Gebhard Fugel war um die Jahrhundertwende ein angesehener Maler religiöser Themen und galt als Erneuerer der christlichen Kunst, was vor allem im realistischen Malstil seiner frühen Werke begründet lag. Damit setzte er sich von dem vorherrschenden Stil der Nazarenernachfolge ab. Fugel schuf hauptsächlich Wand- und Deckengemälde für Kirchen. Darüber hinaus entstand eine Vielzahl von Gemälden zu biblischen Themen, die u.a. als Schulwandbilder verwendet wurden und religionspädagogischen Zwecken dienten.
Eine solche Funktion ist auch für sein um 1910 entstandenes Gemälde im Museum Abtei Liesborn zu vermuten. Stilistisch ist es seiner Werkphase zuzuordnen, die mit den Fresken zur Andreaslegende in der Liebfrauenkirche in Ravensburg um 1908/09 begann. Licht und Farbigkeit lassen den Einfluss impressionistischer Malerei erkennen.
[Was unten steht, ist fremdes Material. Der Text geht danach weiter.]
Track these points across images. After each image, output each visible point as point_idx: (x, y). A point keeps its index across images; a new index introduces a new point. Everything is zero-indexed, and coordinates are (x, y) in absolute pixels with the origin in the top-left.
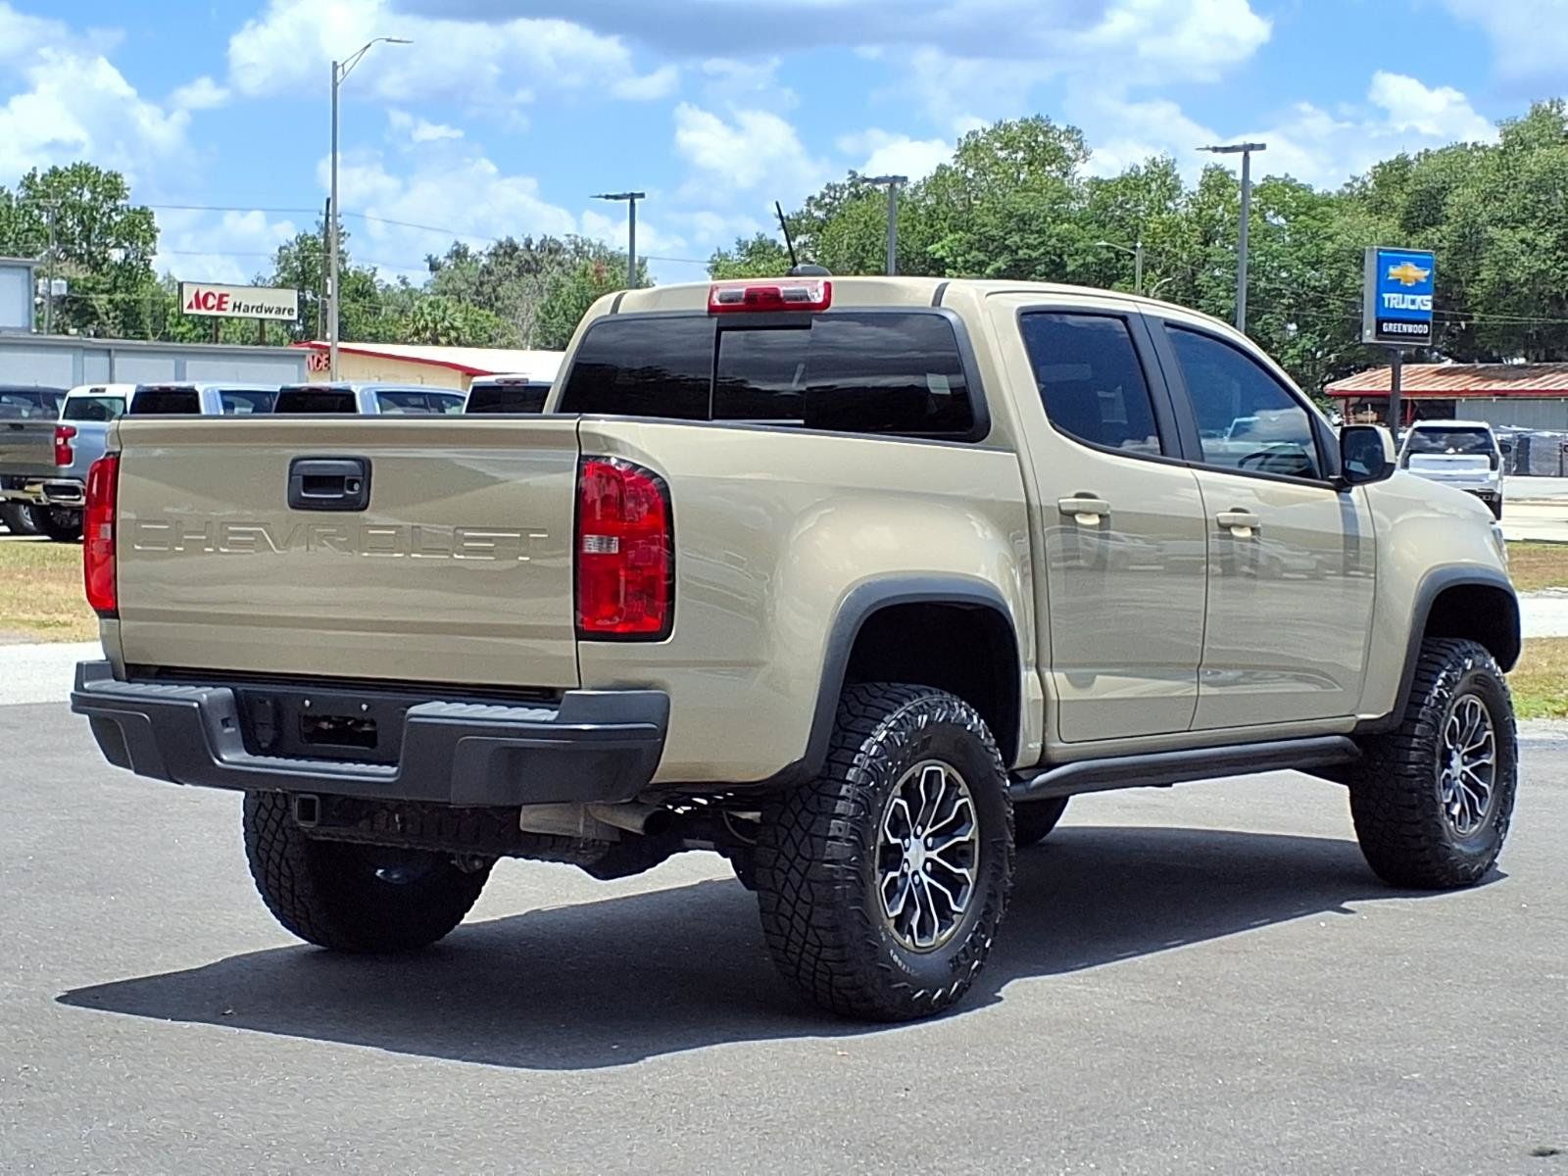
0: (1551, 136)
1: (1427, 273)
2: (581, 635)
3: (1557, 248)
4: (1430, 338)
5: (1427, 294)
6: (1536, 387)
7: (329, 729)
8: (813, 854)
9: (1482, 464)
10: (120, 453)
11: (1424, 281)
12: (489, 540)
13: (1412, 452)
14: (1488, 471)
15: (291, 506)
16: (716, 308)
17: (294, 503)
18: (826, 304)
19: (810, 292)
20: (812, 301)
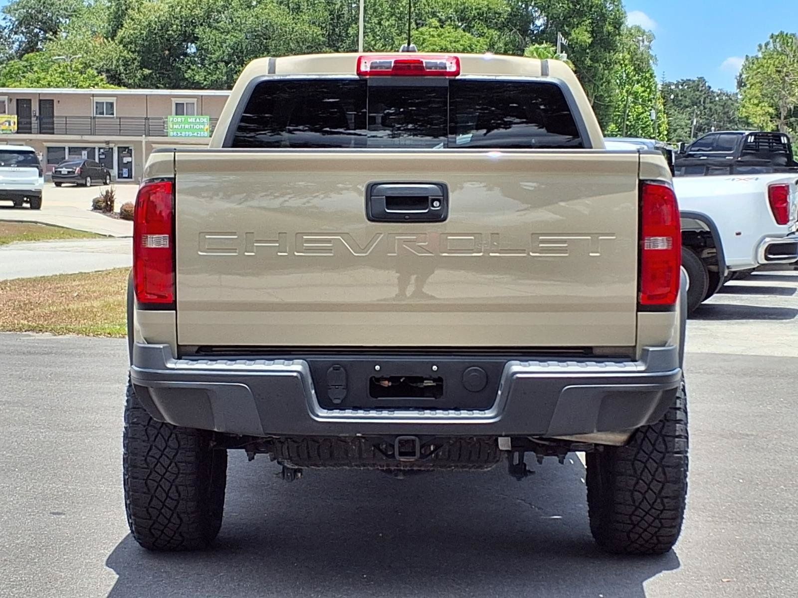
2: (640, 308)
7: (389, 386)
8: (666, 448)
10: (175, 178)
12: (564, 241)
15: (369, 219)
16: (366, 73)
17: (374, 217)
18: (457, 73)
19: (445, 64)
20: (448, 70)
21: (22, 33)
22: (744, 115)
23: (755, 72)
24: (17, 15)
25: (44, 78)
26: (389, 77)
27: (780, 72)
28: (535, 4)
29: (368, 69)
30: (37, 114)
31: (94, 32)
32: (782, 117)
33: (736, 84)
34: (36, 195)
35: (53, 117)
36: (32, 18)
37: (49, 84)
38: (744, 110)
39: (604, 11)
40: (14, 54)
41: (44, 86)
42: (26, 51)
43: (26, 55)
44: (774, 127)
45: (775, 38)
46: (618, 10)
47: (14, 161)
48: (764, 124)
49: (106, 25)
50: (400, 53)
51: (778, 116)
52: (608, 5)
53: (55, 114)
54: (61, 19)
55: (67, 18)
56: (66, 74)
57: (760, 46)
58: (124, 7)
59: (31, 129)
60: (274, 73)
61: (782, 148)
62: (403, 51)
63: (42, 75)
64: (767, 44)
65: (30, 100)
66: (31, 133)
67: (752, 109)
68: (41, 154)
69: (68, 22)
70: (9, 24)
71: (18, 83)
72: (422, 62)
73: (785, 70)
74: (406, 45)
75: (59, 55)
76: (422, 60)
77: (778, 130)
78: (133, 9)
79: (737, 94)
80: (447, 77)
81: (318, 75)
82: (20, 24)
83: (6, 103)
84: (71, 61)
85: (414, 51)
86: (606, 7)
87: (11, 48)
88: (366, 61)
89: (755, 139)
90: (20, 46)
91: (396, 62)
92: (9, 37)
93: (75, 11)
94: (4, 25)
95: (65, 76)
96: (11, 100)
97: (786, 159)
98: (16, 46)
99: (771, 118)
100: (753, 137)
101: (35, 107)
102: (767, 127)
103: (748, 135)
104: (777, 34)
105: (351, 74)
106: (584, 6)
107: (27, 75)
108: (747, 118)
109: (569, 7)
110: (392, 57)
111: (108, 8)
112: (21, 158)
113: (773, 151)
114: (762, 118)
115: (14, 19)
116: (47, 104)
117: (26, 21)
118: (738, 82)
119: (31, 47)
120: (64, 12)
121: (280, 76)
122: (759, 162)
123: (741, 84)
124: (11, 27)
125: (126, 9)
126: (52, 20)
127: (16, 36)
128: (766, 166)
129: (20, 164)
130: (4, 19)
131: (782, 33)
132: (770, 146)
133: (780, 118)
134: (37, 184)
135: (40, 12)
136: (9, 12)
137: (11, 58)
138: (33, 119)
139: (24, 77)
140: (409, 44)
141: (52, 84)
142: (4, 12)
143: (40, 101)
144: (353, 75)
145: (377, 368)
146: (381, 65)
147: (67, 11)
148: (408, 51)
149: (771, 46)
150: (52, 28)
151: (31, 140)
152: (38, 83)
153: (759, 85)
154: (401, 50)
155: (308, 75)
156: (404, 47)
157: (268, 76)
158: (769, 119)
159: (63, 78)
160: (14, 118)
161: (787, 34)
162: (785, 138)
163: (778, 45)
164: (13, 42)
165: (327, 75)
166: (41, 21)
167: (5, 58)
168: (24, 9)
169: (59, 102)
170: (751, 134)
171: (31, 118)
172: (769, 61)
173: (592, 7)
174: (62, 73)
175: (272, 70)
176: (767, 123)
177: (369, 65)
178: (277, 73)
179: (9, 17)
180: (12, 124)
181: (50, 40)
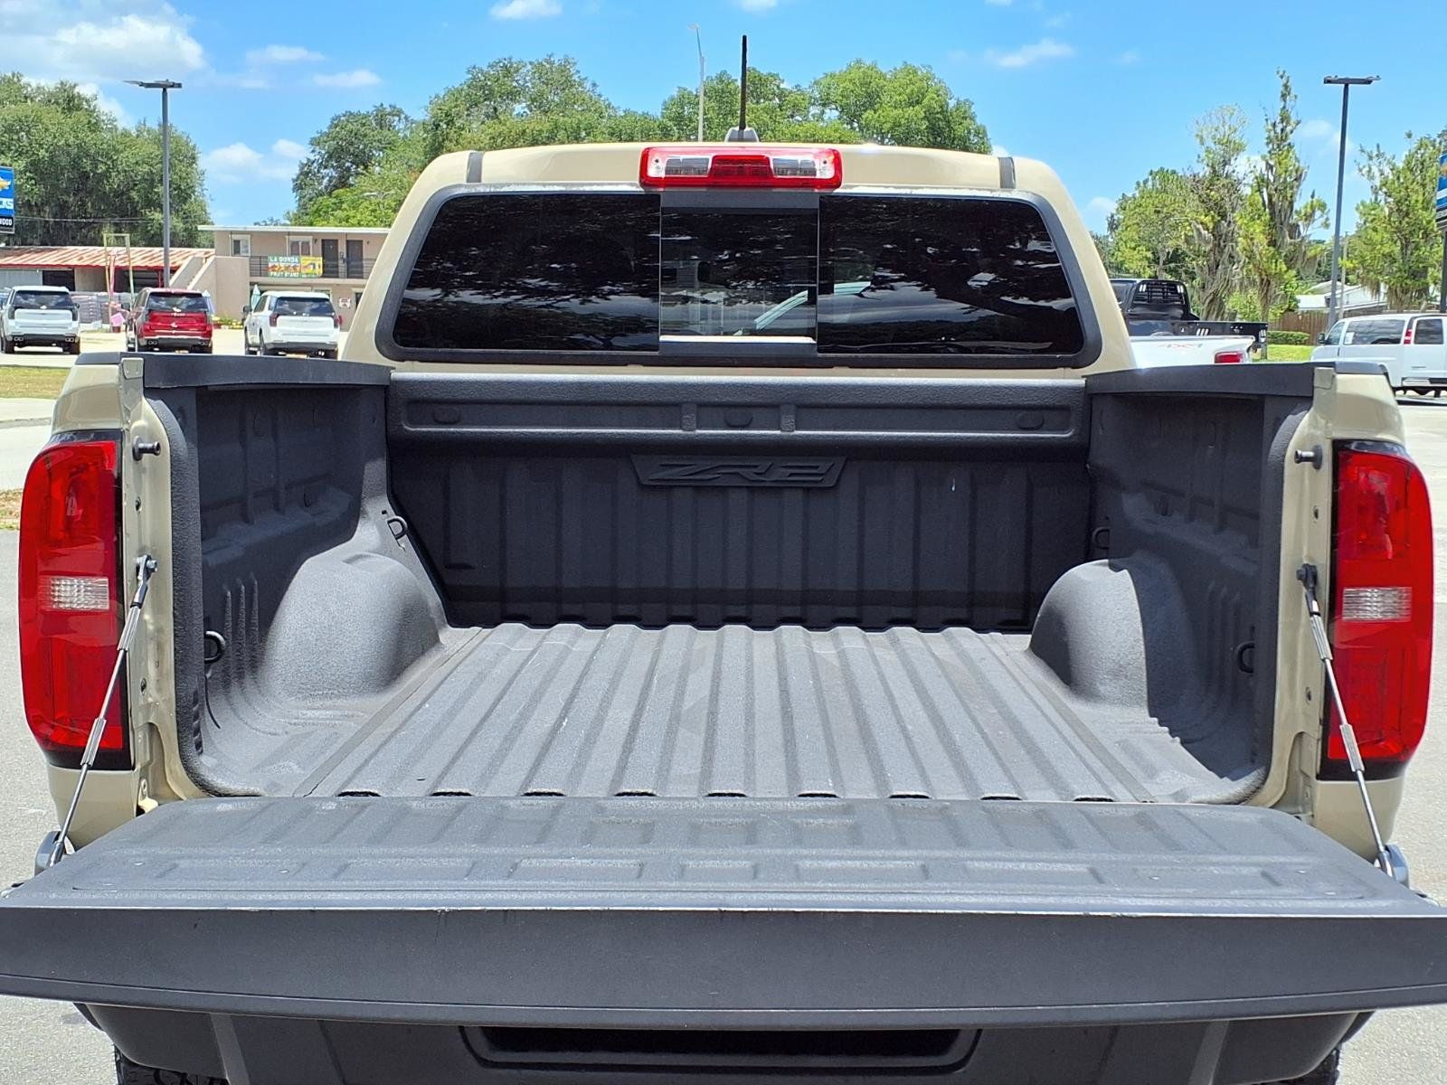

Fugel schuf verschiedene Versionen des Themas. Eine erste Fassung von "Jesus, der göttliche Kinderfreund" entstand 1892/93. 15 Jahre später beschäftigte sich der Künstler in einer Skizze zu einem Deckenfresko der Kirche von Hohenweiler im Allgäu erneut mit dem Sujet. Diese Version ist nahezu identisch mit dem Gemälde im Museum Abtei Liesborn. Fugels Behandlung des Bildthemas weist deutliche Parallelen zu zwei Gemälden desselben Themas von Fritz von Uhde auf, die in den Jahren 1884 und 1885 entstanden. Die Übereinstimmungen zwischen den Gemälden Fugels und denen von Uhdes sind umso bemerkenswerter, als Fugel die Werke seines sächsischen Kollegen nachweislich erst viel später sah. Bezeichnenderweise wurde Fugel auch als "katholischer Uhde" tituliert.